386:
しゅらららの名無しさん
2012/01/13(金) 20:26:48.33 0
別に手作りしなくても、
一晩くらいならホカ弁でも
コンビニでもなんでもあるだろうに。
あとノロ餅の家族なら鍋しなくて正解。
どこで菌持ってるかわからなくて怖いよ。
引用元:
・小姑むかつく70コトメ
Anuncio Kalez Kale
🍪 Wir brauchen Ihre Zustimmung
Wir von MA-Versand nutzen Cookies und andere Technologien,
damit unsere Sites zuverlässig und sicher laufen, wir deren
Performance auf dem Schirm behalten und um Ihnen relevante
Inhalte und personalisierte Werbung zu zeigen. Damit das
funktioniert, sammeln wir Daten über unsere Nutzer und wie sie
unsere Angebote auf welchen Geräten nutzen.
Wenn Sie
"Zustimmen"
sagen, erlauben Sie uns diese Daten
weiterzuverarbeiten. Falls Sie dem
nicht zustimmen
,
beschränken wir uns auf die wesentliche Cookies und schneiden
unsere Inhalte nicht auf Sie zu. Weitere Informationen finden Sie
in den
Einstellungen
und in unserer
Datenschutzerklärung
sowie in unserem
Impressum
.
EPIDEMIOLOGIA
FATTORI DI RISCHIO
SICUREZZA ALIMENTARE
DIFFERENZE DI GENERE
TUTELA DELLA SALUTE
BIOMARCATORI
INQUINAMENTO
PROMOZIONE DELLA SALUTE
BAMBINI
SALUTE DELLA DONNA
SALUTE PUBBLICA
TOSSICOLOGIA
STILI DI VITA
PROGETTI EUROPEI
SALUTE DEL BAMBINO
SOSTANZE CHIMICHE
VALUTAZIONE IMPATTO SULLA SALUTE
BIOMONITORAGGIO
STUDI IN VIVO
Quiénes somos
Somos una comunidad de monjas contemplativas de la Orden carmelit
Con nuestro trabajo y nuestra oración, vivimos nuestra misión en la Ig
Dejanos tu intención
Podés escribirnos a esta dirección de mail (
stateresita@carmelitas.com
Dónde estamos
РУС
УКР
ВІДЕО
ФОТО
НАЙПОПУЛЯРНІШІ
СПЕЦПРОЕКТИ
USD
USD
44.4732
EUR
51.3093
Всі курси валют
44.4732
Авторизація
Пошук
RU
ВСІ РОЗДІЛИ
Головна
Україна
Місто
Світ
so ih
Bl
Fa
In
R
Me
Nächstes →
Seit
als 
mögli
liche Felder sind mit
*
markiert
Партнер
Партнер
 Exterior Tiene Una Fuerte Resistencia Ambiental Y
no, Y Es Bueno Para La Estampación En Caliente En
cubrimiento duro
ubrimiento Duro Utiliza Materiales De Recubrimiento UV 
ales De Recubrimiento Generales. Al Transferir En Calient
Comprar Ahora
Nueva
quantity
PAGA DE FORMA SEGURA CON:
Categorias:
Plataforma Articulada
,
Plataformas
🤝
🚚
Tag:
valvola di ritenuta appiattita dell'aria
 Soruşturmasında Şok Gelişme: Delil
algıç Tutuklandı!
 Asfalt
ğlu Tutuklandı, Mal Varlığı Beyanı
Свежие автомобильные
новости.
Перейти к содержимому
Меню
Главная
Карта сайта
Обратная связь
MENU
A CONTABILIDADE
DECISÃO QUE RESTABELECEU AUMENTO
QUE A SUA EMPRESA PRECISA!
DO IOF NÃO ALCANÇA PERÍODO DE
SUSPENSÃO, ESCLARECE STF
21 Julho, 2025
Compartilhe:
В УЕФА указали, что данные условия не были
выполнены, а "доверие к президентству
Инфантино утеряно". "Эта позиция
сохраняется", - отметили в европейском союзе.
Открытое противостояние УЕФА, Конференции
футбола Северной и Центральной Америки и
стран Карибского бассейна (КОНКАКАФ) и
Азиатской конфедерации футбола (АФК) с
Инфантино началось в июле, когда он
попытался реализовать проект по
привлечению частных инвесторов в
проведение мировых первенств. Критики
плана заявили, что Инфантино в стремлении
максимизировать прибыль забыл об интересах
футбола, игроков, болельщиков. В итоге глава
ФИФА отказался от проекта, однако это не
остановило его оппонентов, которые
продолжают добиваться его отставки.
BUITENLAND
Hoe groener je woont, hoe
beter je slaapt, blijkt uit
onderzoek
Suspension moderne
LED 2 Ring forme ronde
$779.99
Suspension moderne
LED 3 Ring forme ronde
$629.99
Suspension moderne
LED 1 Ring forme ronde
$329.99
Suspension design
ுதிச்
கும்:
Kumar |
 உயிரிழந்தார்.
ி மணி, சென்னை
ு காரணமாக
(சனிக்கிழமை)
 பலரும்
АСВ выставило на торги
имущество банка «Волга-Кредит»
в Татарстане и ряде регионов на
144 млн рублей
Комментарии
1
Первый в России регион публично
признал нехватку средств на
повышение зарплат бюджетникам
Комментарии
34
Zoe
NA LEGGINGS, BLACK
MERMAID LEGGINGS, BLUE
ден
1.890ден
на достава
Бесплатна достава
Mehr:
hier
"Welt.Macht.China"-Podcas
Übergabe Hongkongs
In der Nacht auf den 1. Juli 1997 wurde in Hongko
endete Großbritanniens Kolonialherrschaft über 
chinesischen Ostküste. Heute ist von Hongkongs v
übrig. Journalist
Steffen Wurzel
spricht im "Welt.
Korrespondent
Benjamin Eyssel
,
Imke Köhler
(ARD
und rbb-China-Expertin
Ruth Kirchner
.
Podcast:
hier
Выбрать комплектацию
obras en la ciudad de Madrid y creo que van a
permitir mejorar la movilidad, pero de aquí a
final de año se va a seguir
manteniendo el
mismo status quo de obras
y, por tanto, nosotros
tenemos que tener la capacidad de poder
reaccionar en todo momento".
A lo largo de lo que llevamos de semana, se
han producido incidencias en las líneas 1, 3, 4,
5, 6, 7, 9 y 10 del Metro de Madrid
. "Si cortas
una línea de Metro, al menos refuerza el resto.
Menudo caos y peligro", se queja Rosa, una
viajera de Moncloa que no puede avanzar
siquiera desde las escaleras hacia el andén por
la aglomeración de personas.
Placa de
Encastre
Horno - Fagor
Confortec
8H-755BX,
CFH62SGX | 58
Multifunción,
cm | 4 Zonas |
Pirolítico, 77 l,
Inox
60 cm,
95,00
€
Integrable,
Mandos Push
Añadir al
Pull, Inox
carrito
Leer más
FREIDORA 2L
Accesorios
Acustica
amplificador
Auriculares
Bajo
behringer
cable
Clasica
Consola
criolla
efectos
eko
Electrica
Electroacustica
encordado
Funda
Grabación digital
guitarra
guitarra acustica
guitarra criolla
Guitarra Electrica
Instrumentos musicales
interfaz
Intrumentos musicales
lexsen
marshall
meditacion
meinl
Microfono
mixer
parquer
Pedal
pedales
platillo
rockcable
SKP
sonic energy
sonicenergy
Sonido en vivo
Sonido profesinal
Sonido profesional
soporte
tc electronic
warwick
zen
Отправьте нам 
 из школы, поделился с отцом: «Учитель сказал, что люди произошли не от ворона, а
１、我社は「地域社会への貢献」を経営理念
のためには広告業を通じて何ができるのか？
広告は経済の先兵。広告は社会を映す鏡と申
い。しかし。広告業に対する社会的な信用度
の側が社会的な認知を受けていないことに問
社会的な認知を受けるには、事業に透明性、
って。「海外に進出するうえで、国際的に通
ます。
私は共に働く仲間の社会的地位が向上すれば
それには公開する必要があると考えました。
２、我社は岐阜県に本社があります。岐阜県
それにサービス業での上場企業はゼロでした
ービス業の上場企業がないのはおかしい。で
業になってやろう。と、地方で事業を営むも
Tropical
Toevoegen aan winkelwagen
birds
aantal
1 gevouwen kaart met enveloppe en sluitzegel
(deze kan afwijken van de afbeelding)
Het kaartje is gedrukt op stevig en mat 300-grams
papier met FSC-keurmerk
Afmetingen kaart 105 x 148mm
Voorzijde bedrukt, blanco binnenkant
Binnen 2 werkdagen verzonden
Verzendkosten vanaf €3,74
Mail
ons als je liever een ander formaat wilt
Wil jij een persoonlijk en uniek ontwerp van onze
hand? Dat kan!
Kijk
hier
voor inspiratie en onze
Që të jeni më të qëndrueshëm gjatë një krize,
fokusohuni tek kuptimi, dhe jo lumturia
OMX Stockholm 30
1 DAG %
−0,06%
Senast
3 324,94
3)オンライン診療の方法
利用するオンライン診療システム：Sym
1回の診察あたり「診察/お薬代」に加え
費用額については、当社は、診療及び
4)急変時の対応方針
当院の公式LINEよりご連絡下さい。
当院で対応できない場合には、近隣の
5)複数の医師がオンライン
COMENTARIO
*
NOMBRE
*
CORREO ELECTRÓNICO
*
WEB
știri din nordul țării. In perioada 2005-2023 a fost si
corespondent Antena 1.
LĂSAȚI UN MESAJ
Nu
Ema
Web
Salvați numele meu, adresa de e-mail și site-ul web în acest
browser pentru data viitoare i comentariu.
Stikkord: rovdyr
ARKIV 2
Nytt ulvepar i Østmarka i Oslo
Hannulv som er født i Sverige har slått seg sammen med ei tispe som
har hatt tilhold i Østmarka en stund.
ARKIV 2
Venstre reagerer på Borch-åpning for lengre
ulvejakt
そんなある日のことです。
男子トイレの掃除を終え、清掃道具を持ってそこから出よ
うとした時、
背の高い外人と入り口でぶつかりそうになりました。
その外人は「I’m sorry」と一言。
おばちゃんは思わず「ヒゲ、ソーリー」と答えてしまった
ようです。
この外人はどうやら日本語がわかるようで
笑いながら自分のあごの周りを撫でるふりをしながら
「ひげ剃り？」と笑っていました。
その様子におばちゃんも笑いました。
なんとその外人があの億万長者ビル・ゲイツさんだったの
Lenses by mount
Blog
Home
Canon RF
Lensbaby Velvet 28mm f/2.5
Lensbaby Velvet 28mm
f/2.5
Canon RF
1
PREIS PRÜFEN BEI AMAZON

CONSIGNE
Recopiez fidèlement les enregistrements, du tout début jusqu'à la ligne qui contient « SICUREZZA ALIMENTARE », cette ligne comprise.

CORRIGÉ
386:
しゅらららの名無しさん
2012/01/13(金) 20:26:48.33 0
別に手作りしなくても、
一晩くらいならホカ弁でも
コンビニでもなんでもあるだろうに。
あとノロ餅の家族なら鍋しなくて正解。
どこで菌持ってるかわからなくて怖いよ。
引用元:
・小姑むかつく70コトメ
Anuncio Kalez Kale
🍪 Wir brauchen Ihre Zustimmung
Wir von MA-Versand nutzen Cookies und andere Technologien,
damit unsere Sites zuverlässig und sicher laufen, wir deren
Performance auf dem Schirm behalten und um Ihnen relevante
Inhalte und personalisierte Werbung zu zeigen. Damit das
funktioniert, sammeln wir Daten über unsere Nutzer und wie sie
unsere Angebote auf welchen Geräten nutzen.
Wenn Sie
"Zustimmen"
sagen, erlauben Sie uns diese Daten
weiterzuverarbeiten. Falls Sie dem
nicht zustimmen
,
beschränken wir uns auf die wesentliche Cookies und schneiden
unsere Inhalte nicht auf Sie zu. Weitere Informationen finden Sie
in den
Einstellungen
und in unserer
Datenschutzerklärung
sowie in unserem
Impressum
.
EPIDEMIOLOGIA
FATTORI DI RISCHIO
SICUREZZA ALIMENTARE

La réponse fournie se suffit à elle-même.